== Data shown
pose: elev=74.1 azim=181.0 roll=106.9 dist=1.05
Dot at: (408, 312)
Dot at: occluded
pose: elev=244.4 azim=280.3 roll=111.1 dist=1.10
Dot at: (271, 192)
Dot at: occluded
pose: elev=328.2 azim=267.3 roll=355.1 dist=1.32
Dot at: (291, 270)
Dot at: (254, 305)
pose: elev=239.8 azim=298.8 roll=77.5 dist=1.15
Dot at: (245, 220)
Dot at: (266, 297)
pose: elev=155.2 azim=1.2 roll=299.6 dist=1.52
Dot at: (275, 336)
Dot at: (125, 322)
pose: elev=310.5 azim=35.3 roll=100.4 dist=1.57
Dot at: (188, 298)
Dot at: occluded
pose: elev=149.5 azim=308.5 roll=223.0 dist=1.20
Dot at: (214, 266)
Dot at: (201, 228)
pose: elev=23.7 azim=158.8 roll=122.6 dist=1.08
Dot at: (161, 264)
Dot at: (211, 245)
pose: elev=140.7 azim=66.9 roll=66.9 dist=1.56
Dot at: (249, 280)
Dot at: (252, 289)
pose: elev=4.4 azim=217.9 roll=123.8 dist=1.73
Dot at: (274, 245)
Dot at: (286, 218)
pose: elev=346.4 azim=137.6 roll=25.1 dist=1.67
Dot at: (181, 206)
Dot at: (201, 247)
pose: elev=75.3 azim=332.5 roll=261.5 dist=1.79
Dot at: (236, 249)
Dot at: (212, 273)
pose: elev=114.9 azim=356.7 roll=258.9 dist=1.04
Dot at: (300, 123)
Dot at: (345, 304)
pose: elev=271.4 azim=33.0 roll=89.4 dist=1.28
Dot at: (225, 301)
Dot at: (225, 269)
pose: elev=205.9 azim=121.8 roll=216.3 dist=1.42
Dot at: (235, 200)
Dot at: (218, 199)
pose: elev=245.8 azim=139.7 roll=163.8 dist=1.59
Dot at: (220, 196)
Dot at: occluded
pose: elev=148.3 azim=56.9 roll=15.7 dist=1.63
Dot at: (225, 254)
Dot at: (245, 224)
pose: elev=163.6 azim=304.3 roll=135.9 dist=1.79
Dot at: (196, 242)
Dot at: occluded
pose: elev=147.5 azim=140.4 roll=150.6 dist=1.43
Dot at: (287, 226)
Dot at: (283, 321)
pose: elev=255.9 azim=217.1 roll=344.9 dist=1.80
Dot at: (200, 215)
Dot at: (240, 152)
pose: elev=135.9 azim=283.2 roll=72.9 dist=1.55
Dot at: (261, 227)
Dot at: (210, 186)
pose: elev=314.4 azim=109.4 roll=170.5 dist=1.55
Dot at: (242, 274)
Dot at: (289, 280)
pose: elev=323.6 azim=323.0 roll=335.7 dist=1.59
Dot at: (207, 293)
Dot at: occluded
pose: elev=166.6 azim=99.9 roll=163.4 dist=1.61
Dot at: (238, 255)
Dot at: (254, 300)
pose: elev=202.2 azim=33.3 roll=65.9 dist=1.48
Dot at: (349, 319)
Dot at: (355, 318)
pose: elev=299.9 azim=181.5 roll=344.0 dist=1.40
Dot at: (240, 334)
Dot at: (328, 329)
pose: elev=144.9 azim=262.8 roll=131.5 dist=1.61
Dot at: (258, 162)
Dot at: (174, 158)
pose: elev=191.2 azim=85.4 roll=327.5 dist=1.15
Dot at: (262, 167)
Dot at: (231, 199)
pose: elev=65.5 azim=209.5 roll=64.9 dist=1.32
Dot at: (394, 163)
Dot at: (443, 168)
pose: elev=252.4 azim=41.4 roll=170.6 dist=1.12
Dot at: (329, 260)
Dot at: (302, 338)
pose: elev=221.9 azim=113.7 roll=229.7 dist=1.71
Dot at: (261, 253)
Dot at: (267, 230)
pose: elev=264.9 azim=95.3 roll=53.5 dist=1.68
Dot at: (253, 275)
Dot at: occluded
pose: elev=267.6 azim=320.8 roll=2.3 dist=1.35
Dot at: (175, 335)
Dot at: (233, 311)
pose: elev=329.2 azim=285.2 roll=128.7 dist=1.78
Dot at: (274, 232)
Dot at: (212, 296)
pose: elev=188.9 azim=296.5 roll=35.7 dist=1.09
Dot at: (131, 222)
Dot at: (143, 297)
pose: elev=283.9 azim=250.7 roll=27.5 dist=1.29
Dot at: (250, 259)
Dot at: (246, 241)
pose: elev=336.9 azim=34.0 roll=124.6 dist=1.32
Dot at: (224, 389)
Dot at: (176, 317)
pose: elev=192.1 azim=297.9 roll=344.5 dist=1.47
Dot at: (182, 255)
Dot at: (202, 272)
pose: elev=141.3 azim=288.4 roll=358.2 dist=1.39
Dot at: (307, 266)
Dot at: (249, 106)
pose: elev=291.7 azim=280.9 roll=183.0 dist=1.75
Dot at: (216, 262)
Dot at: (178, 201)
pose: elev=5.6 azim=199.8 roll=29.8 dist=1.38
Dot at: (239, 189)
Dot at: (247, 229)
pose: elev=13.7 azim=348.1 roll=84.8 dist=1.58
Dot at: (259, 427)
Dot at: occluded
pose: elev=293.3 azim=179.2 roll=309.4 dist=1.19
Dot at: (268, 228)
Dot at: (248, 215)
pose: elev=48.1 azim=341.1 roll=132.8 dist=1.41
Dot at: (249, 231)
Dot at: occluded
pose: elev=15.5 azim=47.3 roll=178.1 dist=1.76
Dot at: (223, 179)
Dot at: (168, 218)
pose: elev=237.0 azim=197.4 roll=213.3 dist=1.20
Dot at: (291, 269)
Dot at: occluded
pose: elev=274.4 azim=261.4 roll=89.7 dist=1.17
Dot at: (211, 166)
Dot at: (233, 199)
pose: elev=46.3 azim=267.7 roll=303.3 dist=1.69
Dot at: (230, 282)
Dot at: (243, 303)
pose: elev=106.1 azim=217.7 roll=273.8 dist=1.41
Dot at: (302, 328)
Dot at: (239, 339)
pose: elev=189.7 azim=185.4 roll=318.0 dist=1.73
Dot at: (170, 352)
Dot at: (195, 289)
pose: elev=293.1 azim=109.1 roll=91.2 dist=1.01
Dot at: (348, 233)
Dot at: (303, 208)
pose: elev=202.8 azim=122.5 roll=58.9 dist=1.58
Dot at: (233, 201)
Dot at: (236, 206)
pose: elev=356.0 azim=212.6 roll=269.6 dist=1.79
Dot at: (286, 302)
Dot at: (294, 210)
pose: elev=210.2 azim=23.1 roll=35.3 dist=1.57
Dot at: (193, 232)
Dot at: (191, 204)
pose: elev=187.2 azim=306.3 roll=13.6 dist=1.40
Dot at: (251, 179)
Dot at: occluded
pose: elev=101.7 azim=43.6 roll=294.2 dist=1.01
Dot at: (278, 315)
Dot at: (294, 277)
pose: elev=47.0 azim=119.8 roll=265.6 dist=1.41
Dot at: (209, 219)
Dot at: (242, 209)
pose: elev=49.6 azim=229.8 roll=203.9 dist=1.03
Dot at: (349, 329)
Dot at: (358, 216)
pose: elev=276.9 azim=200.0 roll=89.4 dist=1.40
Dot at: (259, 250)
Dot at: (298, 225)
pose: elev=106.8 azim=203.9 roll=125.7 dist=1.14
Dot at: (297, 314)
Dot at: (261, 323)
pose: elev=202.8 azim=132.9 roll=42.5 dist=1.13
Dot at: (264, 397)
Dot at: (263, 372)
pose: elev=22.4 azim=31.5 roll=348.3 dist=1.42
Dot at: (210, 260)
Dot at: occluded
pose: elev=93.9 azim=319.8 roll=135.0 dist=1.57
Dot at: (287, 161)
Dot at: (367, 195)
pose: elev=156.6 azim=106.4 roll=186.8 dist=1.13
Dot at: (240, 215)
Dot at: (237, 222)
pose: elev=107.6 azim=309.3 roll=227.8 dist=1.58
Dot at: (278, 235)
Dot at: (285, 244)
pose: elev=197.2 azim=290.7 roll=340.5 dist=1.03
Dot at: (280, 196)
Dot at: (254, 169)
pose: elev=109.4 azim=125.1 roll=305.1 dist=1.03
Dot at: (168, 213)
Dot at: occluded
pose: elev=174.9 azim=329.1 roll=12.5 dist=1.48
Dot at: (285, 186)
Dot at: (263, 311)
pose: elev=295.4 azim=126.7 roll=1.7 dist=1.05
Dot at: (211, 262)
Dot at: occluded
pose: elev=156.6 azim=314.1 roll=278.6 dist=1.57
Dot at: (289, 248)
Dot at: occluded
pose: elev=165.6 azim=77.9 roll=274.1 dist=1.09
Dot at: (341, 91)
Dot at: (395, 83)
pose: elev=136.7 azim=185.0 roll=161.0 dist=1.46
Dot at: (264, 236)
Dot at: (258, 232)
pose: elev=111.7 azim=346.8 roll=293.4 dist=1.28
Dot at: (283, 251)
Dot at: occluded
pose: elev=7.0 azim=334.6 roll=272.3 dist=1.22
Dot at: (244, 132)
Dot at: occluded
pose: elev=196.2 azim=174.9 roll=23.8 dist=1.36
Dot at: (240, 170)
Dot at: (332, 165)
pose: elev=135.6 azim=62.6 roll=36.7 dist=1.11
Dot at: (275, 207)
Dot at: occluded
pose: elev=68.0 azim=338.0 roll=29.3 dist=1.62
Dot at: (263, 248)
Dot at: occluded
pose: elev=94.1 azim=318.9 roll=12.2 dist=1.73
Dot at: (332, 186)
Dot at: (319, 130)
====
Please copy the material above, from its start through the line holding "Dot at: (286, 218)" (both ends included), swapping each "pose" for "view" and changing nothing else.

- **Output of the task**:
view: elev=74.1 azim=181.0 roll=106.9 dist=1.05
Dot at: (408, 312)
Dot at: occluded
view: elev=244.4 azim=280.3 roll=111.1 dist=1.10
Dot at: (271, 192)
Dot at: occluded
view: elev=328.2 azim=267.3 roll=355.1 dist=1.32
Dot at: (291, 270)
Dot at: (254, 305)
view: elev=239.8 azim=298.8 roll=77.5 dist=1.15
Dot at: (245, 220)
Dot at: (266, 297)
view: elev=155.2 azim=1.2 roll=299.6 dist=1.52
Dot at: (275, 336)
Dot at: (125, 322)
view: elev=310.5 azim=35.3 roll=100.4 dist=1.57
Dot at: (188, 298)
Dot at: occluded
view: elev=149.5 azim=308.5 roll=223.0 dist=1.20
Dot at: (214, 266)
Dot at: (201, 228)
view: elev=23.7 azim=158.8 roll=122.6 dist=1.08
Dot at: (161, 264)
Dot at: (211, 245)
view: elev=140.7 azim=66.9 roll=66.9 dist=1.56
Dot at: (249, 280)
Dot at: (252, 289)
view: elev=4.4 azim=217.9 roll=123.8 dist=1.73
Dot at: (274, 245)
Dot at: (286, 218)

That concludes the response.